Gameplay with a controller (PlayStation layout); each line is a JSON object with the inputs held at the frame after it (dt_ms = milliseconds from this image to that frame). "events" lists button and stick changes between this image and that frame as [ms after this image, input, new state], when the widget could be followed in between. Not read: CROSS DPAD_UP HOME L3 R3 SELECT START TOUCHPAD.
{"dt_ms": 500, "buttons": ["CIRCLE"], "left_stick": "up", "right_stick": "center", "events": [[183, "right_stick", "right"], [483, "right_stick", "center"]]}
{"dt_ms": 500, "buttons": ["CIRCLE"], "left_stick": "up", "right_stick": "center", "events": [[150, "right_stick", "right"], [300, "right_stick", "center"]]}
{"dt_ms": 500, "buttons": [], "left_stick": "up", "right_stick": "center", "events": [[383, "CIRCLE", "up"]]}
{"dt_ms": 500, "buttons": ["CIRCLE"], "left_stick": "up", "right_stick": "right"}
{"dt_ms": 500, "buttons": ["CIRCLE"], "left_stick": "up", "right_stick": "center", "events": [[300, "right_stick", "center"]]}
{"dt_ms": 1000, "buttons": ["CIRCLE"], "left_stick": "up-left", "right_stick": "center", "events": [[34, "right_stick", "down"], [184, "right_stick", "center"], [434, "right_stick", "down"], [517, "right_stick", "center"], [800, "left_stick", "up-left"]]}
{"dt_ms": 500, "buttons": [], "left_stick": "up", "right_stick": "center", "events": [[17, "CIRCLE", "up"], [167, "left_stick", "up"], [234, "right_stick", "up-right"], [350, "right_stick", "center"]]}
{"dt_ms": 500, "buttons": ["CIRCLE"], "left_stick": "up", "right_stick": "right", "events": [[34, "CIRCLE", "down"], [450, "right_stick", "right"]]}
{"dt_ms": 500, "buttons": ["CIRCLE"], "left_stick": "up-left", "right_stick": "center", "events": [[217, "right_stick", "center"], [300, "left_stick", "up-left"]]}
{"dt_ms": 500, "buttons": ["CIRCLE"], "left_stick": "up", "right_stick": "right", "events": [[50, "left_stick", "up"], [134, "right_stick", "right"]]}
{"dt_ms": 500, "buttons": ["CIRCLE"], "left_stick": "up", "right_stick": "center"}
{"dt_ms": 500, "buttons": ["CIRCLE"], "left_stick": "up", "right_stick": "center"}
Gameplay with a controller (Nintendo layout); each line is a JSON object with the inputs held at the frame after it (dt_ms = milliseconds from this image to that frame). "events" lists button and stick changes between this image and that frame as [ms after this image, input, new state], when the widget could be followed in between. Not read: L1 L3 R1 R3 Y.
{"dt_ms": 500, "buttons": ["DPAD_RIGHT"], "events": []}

**TASK ITEM:**
Could you show every line of the listing that holds the string "down"?

**RESPONSE TO THE TASK:**
{"dt_ms": 1000, "buttons": ["CIRCLE"], "left_stick": "up-left", "right_stick": "center", "events": [[34, "right_stick", "down"], [184, "right_stick", "center"], [434, "right_stick", "down"], [517, "right_stick", "center"], [800, "left_stick", "up-left"]]}
{"dt_ms": 500, "buttons": ["CIRCLE"], "left_stick": "up", "right_stick": "right", "events": [[34, "CIRCLE", "down"], [450, "right_stick", "right"]]}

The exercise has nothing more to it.